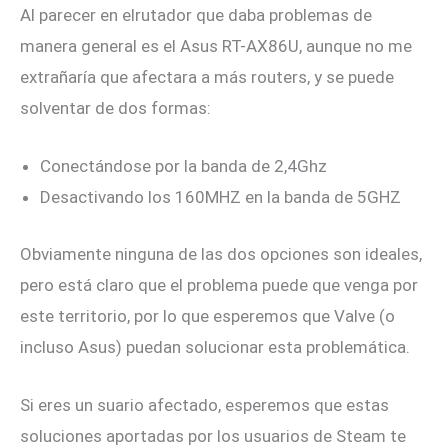
Al parecer en elrutador que daba problemas de
manera general es el Asus RT-AX86U, aunque no me
extrañaría que afectara a más routers, y se puede
solventar de dos formas:
Conectándose por la banda de 2,4Ghz
Desactivando los 160MHZ en la banda de 5GHZ
Obviamente ninguna de las dos opciones son ideales,
pero está claro que el problema puede que venga por
este territorio, por lo que esperemos que Valve (o
incluso Asus) puedan solucionar esta problemática.
Si eres un suario afectado, esperemos que estas
soluciones aportadas por los usuarios de Steam te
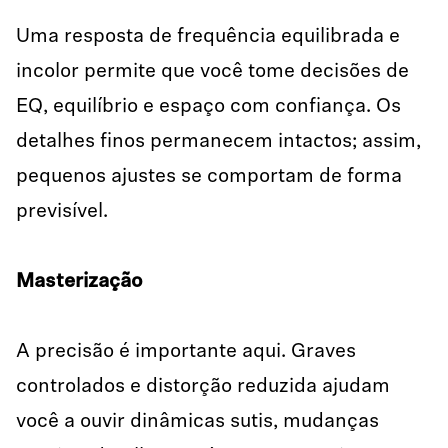
Uma resposta de frequência equilibrada e
incolor permite que você tome decisões de
EQ, equilíbrio e espaço com confiança. Os
detalhes finos permanecem intactos; assim,
pequenos ajustes se comportam de forma
previsível.
Masterização
A precisão é importante aqui. Graves
controlados e distorção reduzida ajudam
você a ouvir dinâmicas sutis, mudanças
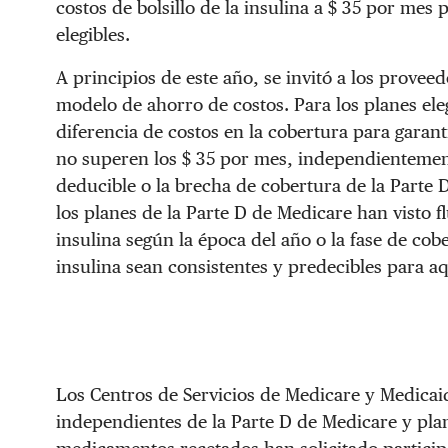
costos de bolsillo de la insulina a $ 35 por mes
elegibles.
A principios de este año, se invitó a los proveed
modelo de ahorro de costos. Para los planes eleg
diferencia de costos en la cobertura para garanti
no superen los $ 35 por mes, independientemente
deducible o la brecha de cobertura de la Parte D
los planes de la Parte D de Medicare han visto f
insulina según la época del año o la fase de cob
insulina sean consistentes y predecibles para aq
Los Centros de Servicios de Medicare y Medicai
independientes de la Parte D de Medicare y pl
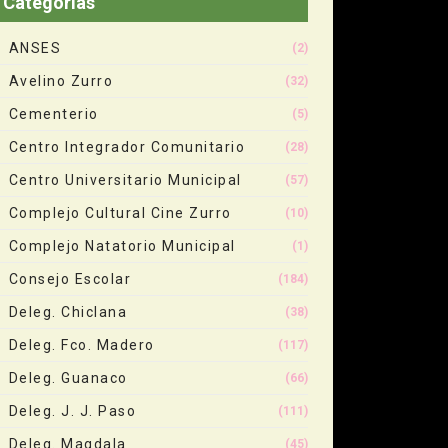
Categorias
ANSES
(2)
Avelino Zurro
(32)
Cementerio
(5)
Centro Integrador Comunitario
(28)
Centro Universitario Municipal
(57)
Complejo Cultural Cine Zurro
(10)
Complejo Natatorio Municipal
(1)
Consejo Escolar
(184)
Deleg. Chiclana
(38)
Deleg. Fco. Madero
(117)
Deleg. Guanaco
(66)
Deleg. J. J. Paso
(111)
Deleg. Magdala
(45)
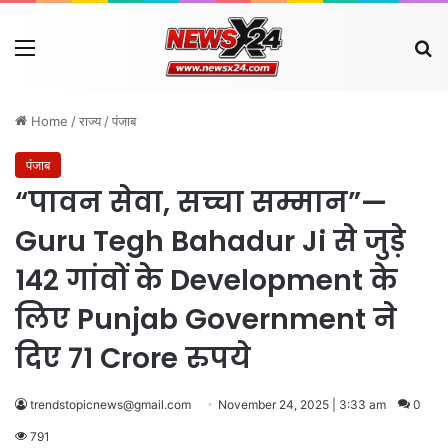
Menu
Se
Home
/
राज्य
/
पंजाब
पंजाब
“पावन सेवा, सच्चा सम्मान”—
Guru Tegh Bahadur Ji से जुड़े
142 गांवों के Development के
लिए Punjab Government ने
दिए 71 Crore रुपये
trendstopicnews@gmail.com
November 24, 2025 | 3:33 am
0
791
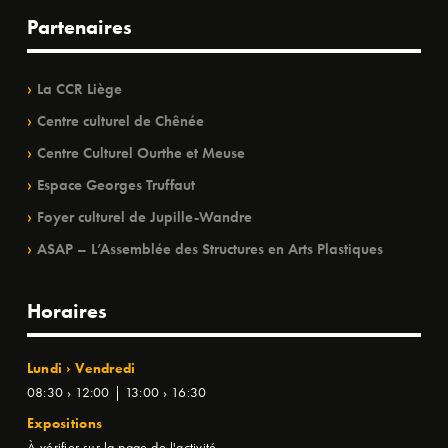
Partenaires
La CCR Liège
Centre culturel de Chênée
Centre Culturel Ourthe et Meuse
Espace Georges Truffaut
Foyer culturel de Jupille-Wandre
ASAP – L’Assemblée des Structures en Arts Plastiques
Horaires
Lundi › Vendredi
08:30 › 12:00 | 13:00 › 16:30
Expositions
À vérifier sur la page de l'activité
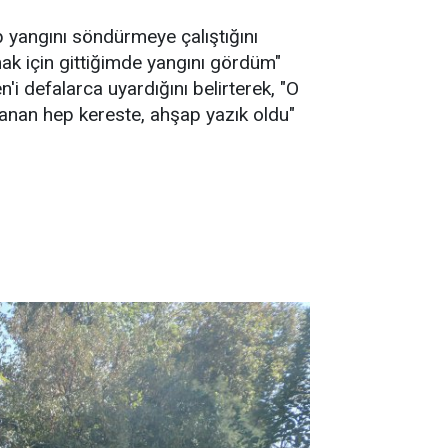
 yangını söndürmeye çalıştığını
mak için gittiğimde yangını gördüm"
i defalarca uyardığını belirterek, "O
anan hep kereste, ahşap yazık oldu"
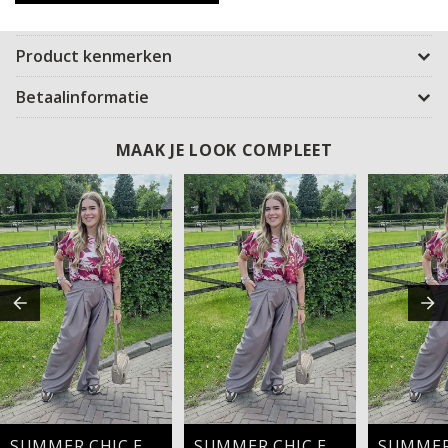
kunt dragen voor een elegante en vrouwelijke look.
Product kenmerken
Betaalinformatie
MAAK JE LOOK COMPLEET
SUMMER CHIC ESSENTIALS
SUMMER CHIC ESSENTIALS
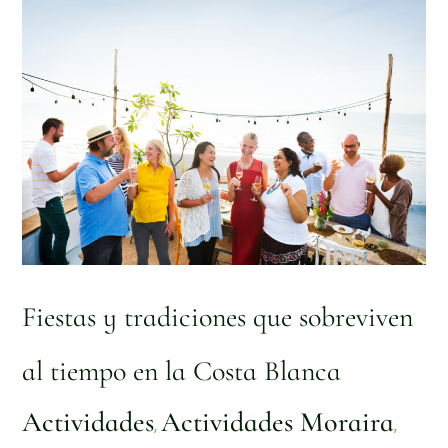
Fiestas
y
tradiciones
que
sobreviven
al
tiempo
en
la
Costa
Blanca
Fiestas y tradiciones que sobreviven
al tiempo en la Costa Blanca
Actividades
Actividades Moraira
,
,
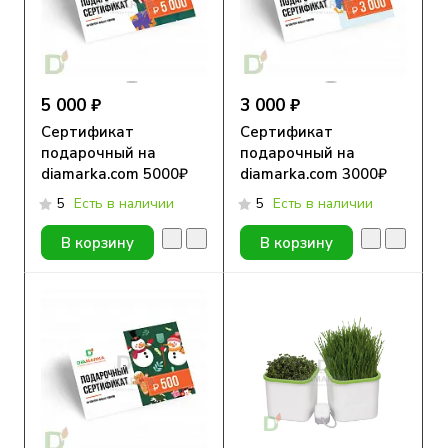
5 000 ₽
3 000 ₽
Сертификат
Сертификат
подарочный на
подарочный на
diamarka.com 5000₽
diamarka.com 3000₽
5
Есть в наличии
5
Есть в наличии
В корзину
В корзину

*PROBLEM TO WORK ON:* If the data includes images, skip them and copy every line exactly.

*RESPONSE FOR THIS EXERCISE:*
Al parecer en elrutador que daba problemas de
manera general es el Asus RT-AX86U, aunque no me
extrañaría que afectara a más routers, y se puede
solventar de dos formas:
Conectándose por la banda de 2,4Ghz
Desactivando los 160MHZ en la banda de 5GHZ
Obviamente ninguna de las dos opciones son ideales,
pero está claro que el problema puede que venga por
este territorio, por lo que esperemos que Valve (o
incluso Asus) puedan solucionar esta problemática.
Si eres un suario afectado, esperemos que estas
soluciones aportadas por los usuarios de Steam te
Uma resposta de frequência equilibrada e
incolor permite que você tome decisões de
EQ, equilíbrio e espaço com confiança. Os
detalhes finos permanecem intactos; assim,
pequenos ajustes se comportam de forma
previsível.
Masterização
A precisão é importante aqui. Graves
controlados e distorção reduzida ajudam
você a ouvir dinâmicas sutis, mudanças
costos de bolsillo de la insulina a $ 35 por mes
elegibles.
A principios de este año, se invitó a los proveed
modelo de ahorro de costos. Para los planes eleg
diferencia de costos en la cobertura para garanti
no superen los $ 35 por mes, independientemente
deducible o la brecha de cobertura de la Parte D
los planes de la Parte D de Medicare han visto f
insulina según la época del año o la fase de cob
insulina sean consistentes y predecibles para aq
Los Centros de Servicios de Medicare y Medicai
independientes de la Parte D de Medicare y pl
Categorias
ANSES
(2)
Avelino Zurro
(32)
Cementerio
(5)
Centro Integrador Comunitario
(28)
Centro Universitario Municipal
(57)
Complejo Cultural Cine Zurro
(10)
Complejo Natatorio Municipal
(1)
Consejo Escolar
(184)
Deleg. Chiclana
(38)
Deleg. Fco. Madero
(117)
Deleg. Guanaco
(66)
Deleg. J. J. Paso
(111)
Deleg. Magdala
(45)
Menu
Se
Home
/
राज्य
/
पंजाब
पंजाब
“पावन सेवा, सच्चा सम्मान”—
Guru Tegh Bahadur Ji से जुड़े
142 गांवों के Development के
लिए Punjab Government ने
दिए 71 Crore रुपये
trendstopicnews@gmail.com
November 24, 2025 | 3:33 am
0
791
Partenaires
La CCR Liège
Centre culturel de Chênée
Centre Culturel Ourthe et Meuse
Espace Georges Truffaut
Foyer culturel de Jupille-Wandre
ASAP – L’Assemblée des Structures en Arts Plastiques
Horaires
Lundi › Vendredi
08:30 › 12:00 | 13:00 › 16:30
Expositions
À vérifier sur la page de l'activité
 yangını söndürmeye çalıştığını
mak için gittiğimde yangını gördüm"
i defalarca uyardığını belirterek, "O
anan hep kereste, ahşap yazık oldu"
kunt dragen voor een elegante en vrouwelijke look.
Product kenmerken
Betaalinformatie
MAAK JE LOOK COMPLEET
SUMMER CHIC ESSENTIALS
SUMMER CHIC ESSENTIALS
Fiestas
y
tradiciones
que
sobreviven
al
tiempo
en
la
Costa
Blanca
Fiestas y tradiciones que sobreviven
al tiempo en la Costa Blanca
Actividades
Actividades Moraira
,
,
5 000 ₽
3 000 ₽
Сертификат
Сертификат
подарочный на
подарочный на
diamarka.com 5000₽
diamarka.com 3000₽
5
Есть в наличии
5
Есть в наличии
В корзину
В корзину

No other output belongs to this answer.